— Instruction —
Return the entries that follow exactly, with no images.

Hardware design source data
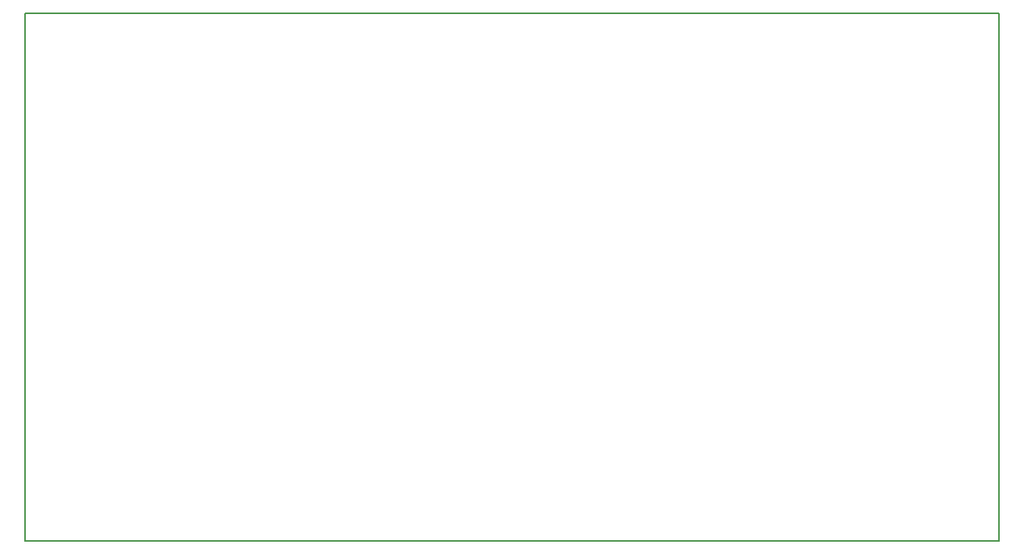
<source format=gbr>
G04 #@! TF.FileFunction,Profile,NP*
%FSLAX46Y46*%
G04 Gerber Fmt 4.6, Leading zero omitted, Abs format (unit mm)*
G04 Created by KiCad (PCBNEW 4.0.6+dfsg1-1) date Wed Nov  1 12:46:00 2017*
%MOMM*%
%LPD*%
G01*
G04 APERTURE LIST*
%ADD10C,0.050000*%
%ADD11C,0.150000*%
G04 APERTURE END LIST*
D10*
D11*
X196850000Y-128270000D02*
X196850000Y-71120000D01*
X91440000Y-128270000D02*
X196850000Y-128270000D01*
X91440000Y-127000000D02*
X91440000Y-128270000D01*
X91440000Y-71120000D02*
X91440000Y-127000000D01*
X196850000Y-71120000D02*
X91440000Y-71120000D01*
M02*

</source>
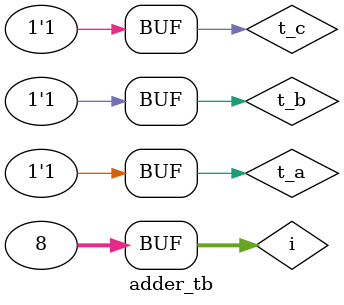
<source format=v>
`timescale 1ns / 1ps


module adder_tb;

reg t_a, t_b, t_c;
wire t_s, t_co, t_g, t_p;
integer i;

adder dut (.sum(t_s), 
           .carry(t_co), 
           .generate_value(t_g), 
           .propagate(t_p), 
           .A(t_a), 
           .B(t_b), 
           .C(t_c));
           
initial
begin
for(i=0;i<8;i=i+1)
begin
#5 {t_a, t_b, t_c} = i;
end
end
endmodule

</source>
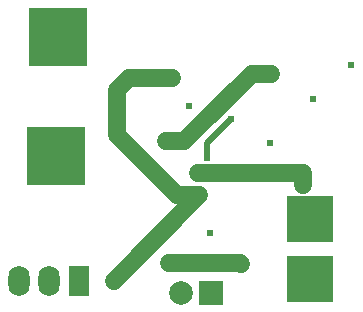
<source format=gbl>
G04 Layer: BottomLayer*
G04 EasyEDA v6.5.34, 2023-10-05 20:18:03*
G04 Gerber Generator version 0.2*
G04 Scale: 100 percent, Rotated: No, Reflected: No *
G04 Dimensions in millimeters *
G04 leading zeros omitted , absolute positions ,4 integer and 5 decimal *
%FSLAX45Y45*%
%MOMM*%

%ADD10C,1.5000*%
%ADD11C,0.5000*%
%ADD12O,1.7999964X2.5999948*%
%ADD13R,1.8000X2.6000*%
%ADD14R,5.0000X5.0000*%
%ADD15R,2.0000X2.0000*%
%ADD16C,2.0000*%
%ADD17R,4.0000X4.0000*%
%ADD18C,0.6200*%

%LPD*%
D10*
X2527300Y12547600D02*
G01*
X3416300Y12547600D01*
X3416300Y12446000D01*
D11*
X2806700Y13004800D02*
G01*
X2603500Y12801600D01*
X2603500Y12674600D01*
D10*
X1816100Y11633200D02*
G01*
X2540000Y12357100D01*
X2311400Y13347700D02*
G01*
X1943100Y13347700D01*
X1841500Y13246100D01*
X1841500Y12865100D01*
X2349500Y12357100D01*
X2540000Y12357100D01*
X3149600Y13385800D02*
G01*
X2984500Y13385800D01*
X2489200Y12890500D01*
X2413000Y12814300D01*
X2260600Y12814300D01*
X2895600Y11772900D02*
G01*
X2882900Y11785600D01*
X2286000Y11785600D01*
D12*
G01*
X1270000Y11632692D03*
G01*
X1015974Y11633682D03*
D13*
G01*
X1524000Y11632692D03*
D14*
G01*
X1327150Y12693624D03*
G01*
X1339850Y13696924D03*
D15*
G01*
X2641600Y11531600D03*
D16*
G01*
X2387600Y11531600D03*
D17*
G01*
X3479800Y11645874D03*
G01*
X3479800Y12153874D03*
D18*
G01*
X2451100Y13115036D03*
G01*
X3136900Y12801600D03*
G01*
X3505200Y13169900D03*
G01*
X3822700Y13462000D03*
G01*
X2806700Y13004800D03*
G01*
X2603500Y12674600D03*
G01*
X2628900Y12039600D03*
G01*
X1816100Y11633200D03*
G01*
X2540000Y12357100D03*
G01*
X2311400Y13347700D03*
G01*
X3149600Y13385800D03*
G01*
X2260600Y12814300D03*
G01*
X2527300Y12547600D03*
G01*
X3416300Y12446000D03*
G01*
X2895600Y11772900D03*
G01*
X2286000Y11785600D03*
M02*

</source>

— Reply —
<source format=gbr>
G04 #@! TF.FileFunction,Profile,NP*
%FSLAX46Y46*%
G04 Gerber Fmt 4.6, Leading zero omitted, Abs format (unit mm)*
G04 Created by KiCad (PCBNEW 4.0.6+dfsg1-1) date Wed Nov  1 12:46:00 2017*
%MOMM*%
%LPD*%
G01*
G04 APERTURE LIST*
%ADD10C,0.050000*%
%ADD11C,0.150000*%
G04 APERTURE END LIST*
D10*
D11*
X196850000Y-128270000D02*
X196850000Y-71120000D01*
X91440000Y-128270000D02*
X196850000Y-128270000D01*
X91440000Y-127000000D02*
X91440000Y-128270000D01*
X91440000Y-71120000D02*
X91440000Y-127000000D01*
X196850000Y-71120000D02*
X91440000Y-71120000D01*
M02*

</source>
<source format=v>
`timescale 1ns / 1ps


module adder_tb;

reg t_a, t_b, t_c;
wire t_s, t_co, t_g, t_p;
integer i;

adder dut (.sum(t_s), 
           .carry(t_co), 
           .generate_value(t_g), 
           .propagate(t_p), 
           .A(t_a), 
           .B(t_b), 
           .C(t_c));
           
initial
begin
for(i=0;i<8;i=i+1)
begin
#5 {t_a, t_b, t_c} = i;
end
end
endmodule

</source>
<source format=gbl>
G04 Layer: BottomLayer*
G04 EasyEDA v6.5.34, 2023-10-05 20:18:03*
G04 Gerber Generator version 0.2*
G04 Scale: 100 percent, Rotated: No, Reflected: No *
G04 Dimensions in millimeters *
G04 leading zeros omitted , absolute positions ,4 integer and 5 decimal *
%FSLAX45Y45*%
%MOMM*%

%ADD10C,1.5000*%
%ADD11C,0.5000*%
%ADD12O,1.7999964X2.5999948*%
%ADD13R,1.8000X2.6000*%
%ADD14R,5.0000X5.0000*%
%ADD15R,2.0000X2.0000*%
%ADD16C,2.0000*%
%ADD17R,4.0000X4.0000*%
%ADD18C,0.6200*%

%LPD*%
D10*
X2527300Y12547600D02*
G01*
X3416300Y12547600D01*
X3416300Y12446000D01*
D11*
X2806700Y13004800D02*
G01*
X2603500Y12801600D01*
X2603500Y12674600D01*
D10*
X1816100Y11633200D02*
G01*
X2540000Y12357100D01*
X2311400Y13347700D02*
G01*
X1943100Y13347700D01*
X1841500Y13246100D01*
X1841500Y12865100D01*
X2349500Y12357100D01*
X2540000Y12357100D01*
X3149600Y13385800D02*
G01*
X2984500Y13385800D01*
X2489200Y12890500D01*
X2413000Y12814300D01*
X2260600Y12814300D01*
X2895600Y11772900D02*
G01*
X2882900Y11785600D01*
X2286000Y11785600D01*
D12*
G01*
X1270000Y11632692D03*
G01*
X1015974Y11633682D03*
D13*
G01*
X1524000Y11632692D03*
D14*
G01*
X1327150Y12693624D03*
G01*
X1339850Y13696924D03*
D15*
G01*
X2641600Y11531600D03*
D16*
G01*
X2387600Y11531600D03*
D17*
G01*
X3479800Y11645874D03*
G01*
X3479800Y12153874D03*
D18*
G01*
X2451100Y13115036D03*
G01*
X3136900Y12801600D03*
G01*
X3505200Y13169900D03*
G01*
X3822700Y13462000D03*
G01*
X2806700Y13004800D03*
G01*
X2603500Y12674600D03*
G01*
X2628900Y12039600D03*
G01*
X1816100Y11633200D03*
G01*
X2540000Y12357100D03*
G01*
X2311400Y13347700D03*
G01*
X3149600Y13385800D03*
G01*
X2260600Y12814300D03*
G01*
X2527300Y12547600D03*
G01*
X3416300Y12446000D03*
G01*
X2895600Y11772900D03*
G01*
X2286000Y11785600D03*
M02*

</source>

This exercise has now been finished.